Removed almost all C/C++ code, so compiling on different platforms is easier
New LSH algorithm based on Annoy library produced by Spotify (https://github.com/spotify/annoy).
Performance tests are now based on Rank Based Overlap measure (http://www.williamwebber.com/research/papers/wmz10_tois.pdf).
LSH parameters have changed. See man pages for eiQuery and eiCluster for details
loadLSHData and freeLSHData are deprecated and no longer do anything. See man pages for details.
eiCluster can now cluster subsets of database
use new features in ChemmineR to store duplicate descriptors only once.
embedded descriptors now stored in database and the matrix file is written out only as needed by LSH to create an index.

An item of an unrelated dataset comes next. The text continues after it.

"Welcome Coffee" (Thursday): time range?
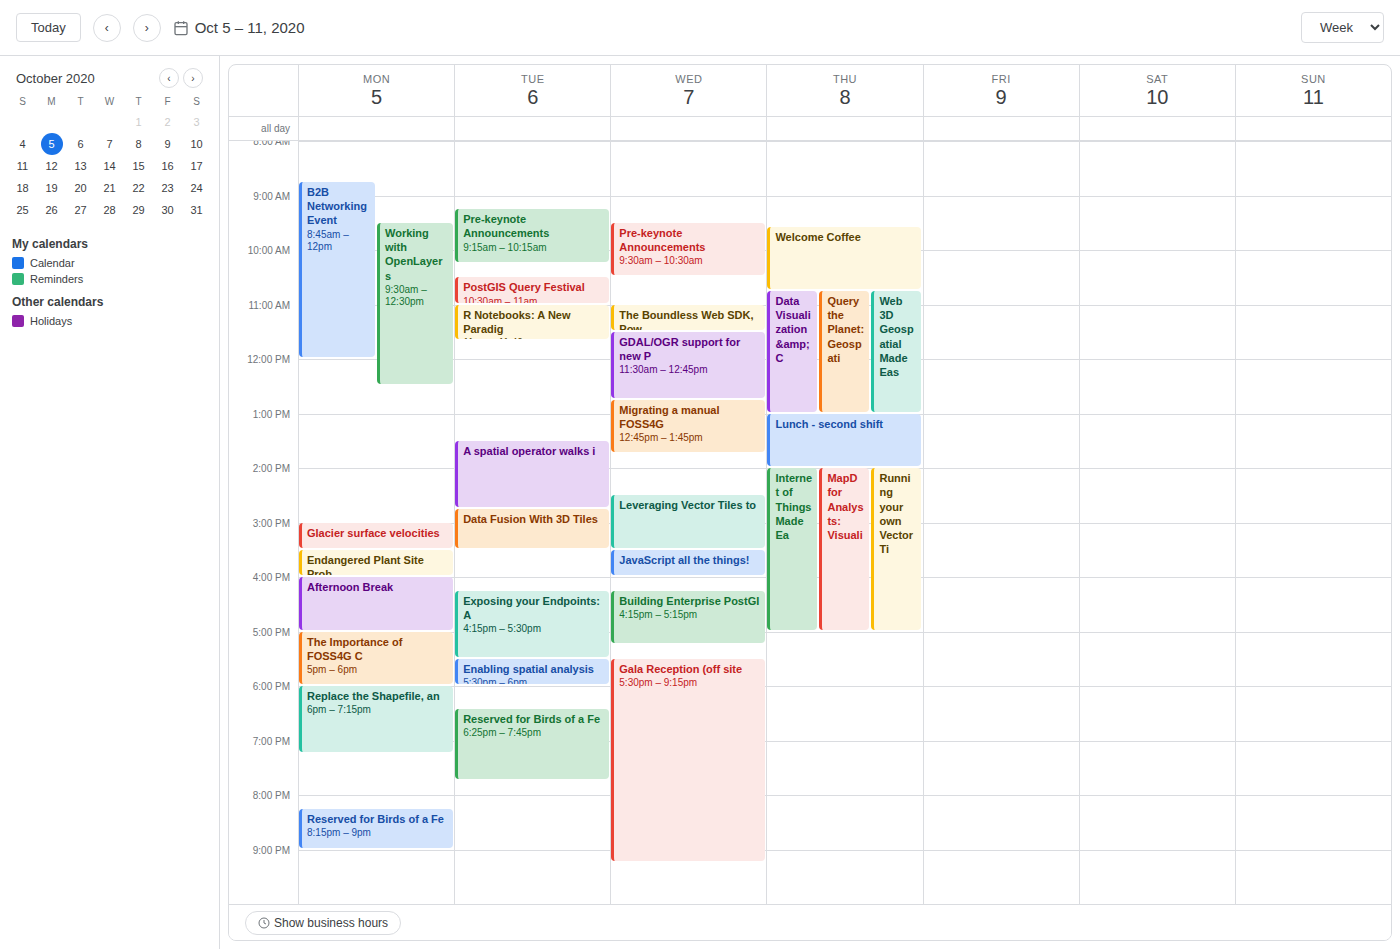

Database schema changes make this version incompatible with version 1.2 an earlier. Existing databases will need to be re-loaded.
speed improvements
ieInit now accepts a SNOW cluster for parallel inserts
allow compounds to be updated in-place by name
eiQuery can now return similarity values instead of distances
The eiR packages introduces efficient methods for accelerating structure similarity searches and clustering of very large compound datasets. The acceleration is achieved by applying embedding and indexing techniques to represent chemical compounds in a high-dimensional Euclidean space and to employ ultra-fast pre-screening of the compound dataset using the LSH-assisted nearest neighbor search in the embedding space. This method can drastically reduce the search time of large databases, by a factor of 40–200 fold when searching for the 100 closest compounds to a query.